Text excerpt:
┌────────

I should mention that most recipes I found specifically called for a pig leg with the skin on, and we had already skinned this lad by the time I worked that out.  So the whole thing may be a horrendous waste if that turns out to be a deal-breaker.  Only one way to find out!  Not sure how long to leave it, but the consensus seems to be at least 2 weeks before hanging it.

Tuesday, September 4, 2012

Weasel Piss IPA

Camping last weekend we discovered a huge stash of wild hops growing next to our camp on East Clear Creek.  I collected a bunch and went in to the brew shop to ask if anyone knew anything about them.  "Yep" quoth our resident brewmeister, "tastes like cat's piss."  Well that's a bit of a let-down.



But hey!  Am I or am I not an alumni of the Festival 24-hour Alcoholic Porridge?  Did I not help to mash up the grapes of Sulphuric Lemming Juice with my own two hands?  Do I not share a lineage with Fine Banana Wine?  Should I let mere taste, expertise, and certain disappointment dissuade me from trying a thing?  I think not.

So I bought an all-grain American IPA kit, without the finishing hops.  I forgot to get a grain bill - I'll try to remember to ask tomorrow - but the last time I did one it was:

11.5 US 2-Row
8 oz. Carapils
8 oz. Crystal 40

(which can't be right, as this only came to 11 lbs.)  Mashed with 4 gallons at 152 F.  Sparged at 168 F to 6.5 gallons.  Boiled for 1 hour with:

1 oz. (dried) US Magnum (14.7% AA, 6.7% BA)

because a little research told me fresh hops aren't as good for bittering (and a random breed wasn't likely to have much acids.  Selfsame research tells me that fresh hops should be used at roughly 6 times the weight of dried, So I used:

3 oz. at 5 minutes
3 oz. at 0 minutes

(Roughly half the amounts of finishing hops used in the last American IPA.  But it was all I had, and sheesh but it was a pile of hops.)  Cats Piss, as my brew-shop-guy described these hops, turns out to be a duly trademarked name of about half-a-dozen beers.  Thus I dub thee: Weasel Piss.

Saturday, August 18, 2012

Double Shot: Best Bitter and Brown Porter

I've never tried doing two brews at once before, but I was really getting behind on the brewing (or possibly ahead on the drinking; I blame Doctor Nik) so I'm giving it a try.  It makes for some logistical fancy dancing, as my brew kettle is also usually used at various other stages for heating water, and I've only got the one real fermenter (but I've got this old carbouy that I used for the wine...)

└────────

Exercise requirements:
Reproduce the homebrewing blog text word for word, from "So I bought" to "AA, 6.7% BA)".

Data excerpts:

┌────────

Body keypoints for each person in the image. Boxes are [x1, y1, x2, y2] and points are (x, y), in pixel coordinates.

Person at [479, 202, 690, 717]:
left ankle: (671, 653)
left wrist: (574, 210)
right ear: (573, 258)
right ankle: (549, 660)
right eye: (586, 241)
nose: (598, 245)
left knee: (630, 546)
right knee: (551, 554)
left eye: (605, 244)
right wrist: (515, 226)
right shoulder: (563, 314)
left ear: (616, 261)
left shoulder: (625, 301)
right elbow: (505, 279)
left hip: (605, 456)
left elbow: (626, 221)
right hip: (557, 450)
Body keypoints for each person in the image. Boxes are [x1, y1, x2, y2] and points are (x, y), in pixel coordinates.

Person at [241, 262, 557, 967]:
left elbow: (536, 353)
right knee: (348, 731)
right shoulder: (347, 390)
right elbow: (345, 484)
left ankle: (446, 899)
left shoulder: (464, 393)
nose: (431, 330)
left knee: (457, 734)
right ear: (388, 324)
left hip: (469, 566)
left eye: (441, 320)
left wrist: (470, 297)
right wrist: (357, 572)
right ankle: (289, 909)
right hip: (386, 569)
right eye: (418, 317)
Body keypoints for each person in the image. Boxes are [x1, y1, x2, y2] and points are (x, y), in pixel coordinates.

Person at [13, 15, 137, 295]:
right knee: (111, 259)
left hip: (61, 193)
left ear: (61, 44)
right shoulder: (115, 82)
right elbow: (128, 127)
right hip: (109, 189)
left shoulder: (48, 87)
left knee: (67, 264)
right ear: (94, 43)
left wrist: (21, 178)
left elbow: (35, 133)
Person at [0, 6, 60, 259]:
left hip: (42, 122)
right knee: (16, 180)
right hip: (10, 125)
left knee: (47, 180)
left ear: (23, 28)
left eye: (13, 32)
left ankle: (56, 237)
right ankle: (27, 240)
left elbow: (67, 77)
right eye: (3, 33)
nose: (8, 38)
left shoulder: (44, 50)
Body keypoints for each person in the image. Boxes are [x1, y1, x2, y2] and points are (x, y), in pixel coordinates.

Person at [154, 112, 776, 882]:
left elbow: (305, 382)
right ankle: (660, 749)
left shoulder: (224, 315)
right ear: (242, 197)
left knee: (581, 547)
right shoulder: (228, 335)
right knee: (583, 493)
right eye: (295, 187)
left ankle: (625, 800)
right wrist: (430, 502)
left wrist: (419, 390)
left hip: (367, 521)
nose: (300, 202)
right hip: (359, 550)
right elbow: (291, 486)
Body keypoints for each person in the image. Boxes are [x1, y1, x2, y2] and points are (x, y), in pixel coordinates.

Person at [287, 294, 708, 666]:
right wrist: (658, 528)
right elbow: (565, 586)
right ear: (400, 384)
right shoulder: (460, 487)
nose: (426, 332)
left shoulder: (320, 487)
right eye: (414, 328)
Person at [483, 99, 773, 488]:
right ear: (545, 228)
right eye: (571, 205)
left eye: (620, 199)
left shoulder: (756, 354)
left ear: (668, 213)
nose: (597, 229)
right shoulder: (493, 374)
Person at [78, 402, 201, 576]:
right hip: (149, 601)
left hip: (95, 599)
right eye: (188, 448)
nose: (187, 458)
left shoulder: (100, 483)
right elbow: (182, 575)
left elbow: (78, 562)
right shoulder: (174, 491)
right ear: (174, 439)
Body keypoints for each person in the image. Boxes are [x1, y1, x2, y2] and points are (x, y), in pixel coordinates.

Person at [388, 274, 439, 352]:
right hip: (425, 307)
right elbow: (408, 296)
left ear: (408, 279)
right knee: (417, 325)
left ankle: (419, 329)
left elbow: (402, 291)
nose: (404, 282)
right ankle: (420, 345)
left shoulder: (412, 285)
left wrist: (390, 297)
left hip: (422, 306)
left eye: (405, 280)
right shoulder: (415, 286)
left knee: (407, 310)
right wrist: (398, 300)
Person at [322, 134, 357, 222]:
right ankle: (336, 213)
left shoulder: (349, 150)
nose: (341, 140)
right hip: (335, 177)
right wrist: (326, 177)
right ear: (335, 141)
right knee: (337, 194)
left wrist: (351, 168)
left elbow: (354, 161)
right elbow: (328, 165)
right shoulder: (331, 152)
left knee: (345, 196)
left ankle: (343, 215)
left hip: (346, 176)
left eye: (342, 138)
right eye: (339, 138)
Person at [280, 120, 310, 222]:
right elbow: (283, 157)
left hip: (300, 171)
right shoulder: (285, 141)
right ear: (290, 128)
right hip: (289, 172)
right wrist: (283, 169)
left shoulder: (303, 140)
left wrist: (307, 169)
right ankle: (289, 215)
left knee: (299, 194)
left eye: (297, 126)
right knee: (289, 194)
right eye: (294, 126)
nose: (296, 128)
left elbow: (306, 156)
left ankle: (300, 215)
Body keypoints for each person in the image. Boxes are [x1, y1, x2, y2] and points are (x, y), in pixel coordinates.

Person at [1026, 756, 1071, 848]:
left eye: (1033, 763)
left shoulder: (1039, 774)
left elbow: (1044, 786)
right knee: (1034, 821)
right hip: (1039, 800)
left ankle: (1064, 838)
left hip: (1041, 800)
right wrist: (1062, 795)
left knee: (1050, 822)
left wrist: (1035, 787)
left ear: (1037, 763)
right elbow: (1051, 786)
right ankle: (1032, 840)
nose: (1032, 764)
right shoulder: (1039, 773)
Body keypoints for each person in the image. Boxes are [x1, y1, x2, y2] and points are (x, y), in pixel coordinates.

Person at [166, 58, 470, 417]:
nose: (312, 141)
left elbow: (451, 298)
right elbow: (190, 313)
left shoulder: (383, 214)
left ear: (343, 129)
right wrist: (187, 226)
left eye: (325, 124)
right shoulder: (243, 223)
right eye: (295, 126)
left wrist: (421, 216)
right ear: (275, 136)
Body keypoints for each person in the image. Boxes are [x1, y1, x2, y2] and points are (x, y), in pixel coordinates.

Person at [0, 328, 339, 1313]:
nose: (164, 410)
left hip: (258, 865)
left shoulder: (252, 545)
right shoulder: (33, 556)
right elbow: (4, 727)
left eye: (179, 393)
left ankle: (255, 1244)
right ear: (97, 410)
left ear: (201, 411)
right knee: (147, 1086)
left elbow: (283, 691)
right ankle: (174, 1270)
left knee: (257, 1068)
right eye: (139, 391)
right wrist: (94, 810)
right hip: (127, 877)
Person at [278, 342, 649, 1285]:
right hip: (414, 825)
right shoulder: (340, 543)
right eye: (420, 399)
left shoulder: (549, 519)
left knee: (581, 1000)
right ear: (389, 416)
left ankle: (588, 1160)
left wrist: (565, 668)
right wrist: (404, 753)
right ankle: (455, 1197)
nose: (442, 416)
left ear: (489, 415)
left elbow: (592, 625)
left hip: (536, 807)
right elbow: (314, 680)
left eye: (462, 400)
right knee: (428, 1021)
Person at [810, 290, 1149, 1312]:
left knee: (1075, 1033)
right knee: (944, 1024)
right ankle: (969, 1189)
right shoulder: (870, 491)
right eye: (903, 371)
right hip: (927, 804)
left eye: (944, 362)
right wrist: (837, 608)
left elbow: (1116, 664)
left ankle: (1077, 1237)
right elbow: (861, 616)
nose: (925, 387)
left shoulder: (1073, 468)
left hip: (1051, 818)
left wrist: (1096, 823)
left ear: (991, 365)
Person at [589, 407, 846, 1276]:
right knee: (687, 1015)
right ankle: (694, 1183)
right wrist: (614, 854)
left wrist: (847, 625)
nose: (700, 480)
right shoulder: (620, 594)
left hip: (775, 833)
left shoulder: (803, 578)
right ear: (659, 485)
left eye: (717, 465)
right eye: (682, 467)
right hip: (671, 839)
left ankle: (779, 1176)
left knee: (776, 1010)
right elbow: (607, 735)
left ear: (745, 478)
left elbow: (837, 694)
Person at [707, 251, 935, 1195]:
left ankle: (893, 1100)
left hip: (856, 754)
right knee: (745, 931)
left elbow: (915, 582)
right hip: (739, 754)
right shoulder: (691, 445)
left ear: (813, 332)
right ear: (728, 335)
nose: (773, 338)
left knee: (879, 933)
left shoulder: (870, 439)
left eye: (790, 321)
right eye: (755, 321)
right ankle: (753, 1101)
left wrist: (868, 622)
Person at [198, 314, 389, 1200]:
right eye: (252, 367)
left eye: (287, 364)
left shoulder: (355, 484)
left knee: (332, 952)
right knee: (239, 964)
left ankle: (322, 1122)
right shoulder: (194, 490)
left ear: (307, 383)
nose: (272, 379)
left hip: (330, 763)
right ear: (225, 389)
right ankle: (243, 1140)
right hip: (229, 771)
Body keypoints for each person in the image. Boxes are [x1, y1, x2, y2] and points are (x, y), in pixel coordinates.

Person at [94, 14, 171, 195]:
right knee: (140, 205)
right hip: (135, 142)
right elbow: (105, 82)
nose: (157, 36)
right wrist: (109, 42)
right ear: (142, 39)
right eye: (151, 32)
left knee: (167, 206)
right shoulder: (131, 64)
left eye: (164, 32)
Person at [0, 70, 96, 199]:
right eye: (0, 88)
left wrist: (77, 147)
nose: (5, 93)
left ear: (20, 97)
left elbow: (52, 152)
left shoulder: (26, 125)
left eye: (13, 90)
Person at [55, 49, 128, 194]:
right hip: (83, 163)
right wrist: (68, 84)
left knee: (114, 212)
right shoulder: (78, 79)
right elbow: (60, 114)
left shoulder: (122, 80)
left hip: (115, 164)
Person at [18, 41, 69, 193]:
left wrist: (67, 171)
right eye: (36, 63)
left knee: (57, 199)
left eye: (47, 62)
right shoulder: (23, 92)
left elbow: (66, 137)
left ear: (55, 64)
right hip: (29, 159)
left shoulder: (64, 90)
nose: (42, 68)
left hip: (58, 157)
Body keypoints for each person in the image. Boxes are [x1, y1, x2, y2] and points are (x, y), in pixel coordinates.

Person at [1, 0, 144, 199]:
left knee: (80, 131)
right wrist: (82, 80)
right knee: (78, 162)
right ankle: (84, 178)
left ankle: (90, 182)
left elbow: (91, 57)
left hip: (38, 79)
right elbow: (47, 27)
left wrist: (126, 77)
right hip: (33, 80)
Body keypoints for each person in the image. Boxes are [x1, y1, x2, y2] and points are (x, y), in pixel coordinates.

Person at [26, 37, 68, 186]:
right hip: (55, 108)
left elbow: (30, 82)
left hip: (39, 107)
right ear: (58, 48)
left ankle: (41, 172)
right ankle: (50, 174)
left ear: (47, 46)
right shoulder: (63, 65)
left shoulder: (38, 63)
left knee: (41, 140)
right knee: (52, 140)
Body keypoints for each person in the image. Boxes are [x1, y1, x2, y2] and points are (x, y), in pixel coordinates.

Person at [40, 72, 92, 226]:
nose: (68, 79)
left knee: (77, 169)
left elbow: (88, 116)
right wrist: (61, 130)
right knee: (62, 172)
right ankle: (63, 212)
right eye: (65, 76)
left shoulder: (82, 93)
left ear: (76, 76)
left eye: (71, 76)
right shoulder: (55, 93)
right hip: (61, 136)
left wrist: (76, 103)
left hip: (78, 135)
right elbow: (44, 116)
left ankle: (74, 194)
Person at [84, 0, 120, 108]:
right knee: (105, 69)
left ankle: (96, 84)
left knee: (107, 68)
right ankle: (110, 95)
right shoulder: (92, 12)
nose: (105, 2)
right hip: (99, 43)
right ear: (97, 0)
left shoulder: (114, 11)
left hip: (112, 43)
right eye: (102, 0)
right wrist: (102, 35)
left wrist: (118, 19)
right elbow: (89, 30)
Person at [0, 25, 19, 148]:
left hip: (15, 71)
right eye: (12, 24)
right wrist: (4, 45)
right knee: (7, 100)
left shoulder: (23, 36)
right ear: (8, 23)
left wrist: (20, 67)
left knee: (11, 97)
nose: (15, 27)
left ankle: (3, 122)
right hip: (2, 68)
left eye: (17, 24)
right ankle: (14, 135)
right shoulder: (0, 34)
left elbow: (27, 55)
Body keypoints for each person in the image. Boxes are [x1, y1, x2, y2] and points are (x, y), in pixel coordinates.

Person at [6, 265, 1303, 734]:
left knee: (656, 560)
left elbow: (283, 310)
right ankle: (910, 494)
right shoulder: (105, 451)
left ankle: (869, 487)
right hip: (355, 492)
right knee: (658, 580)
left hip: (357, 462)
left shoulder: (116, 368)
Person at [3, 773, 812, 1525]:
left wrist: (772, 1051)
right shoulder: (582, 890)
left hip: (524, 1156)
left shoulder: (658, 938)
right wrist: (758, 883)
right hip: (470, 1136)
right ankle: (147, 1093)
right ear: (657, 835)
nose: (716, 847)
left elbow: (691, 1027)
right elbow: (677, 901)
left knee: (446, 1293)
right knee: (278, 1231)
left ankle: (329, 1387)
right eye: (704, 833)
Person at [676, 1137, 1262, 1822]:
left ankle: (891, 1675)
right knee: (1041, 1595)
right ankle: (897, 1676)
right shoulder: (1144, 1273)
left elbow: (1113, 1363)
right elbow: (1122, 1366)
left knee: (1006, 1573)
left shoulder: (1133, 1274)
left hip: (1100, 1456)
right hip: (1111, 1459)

└────────

Answer to the exercise:
So I bought an all-grain American IPA kit, without the finishing hops.  I forgot to get a grain bill - I'll try to remember to ask tomorrow - but the last time I did one it was:

11.5 US 2-Row
8 oz. Carapils
8 oz. Crystal 40

(which can't be right, as this only came to 11 lbs.)  Mashed with 4 gallons at 152 F.  Sparged at 168 F to 6.5 gallons.  Boiled for 1 hour with:

1 oz. (dried) US Magnum (14.7% AA, 6.7% BA)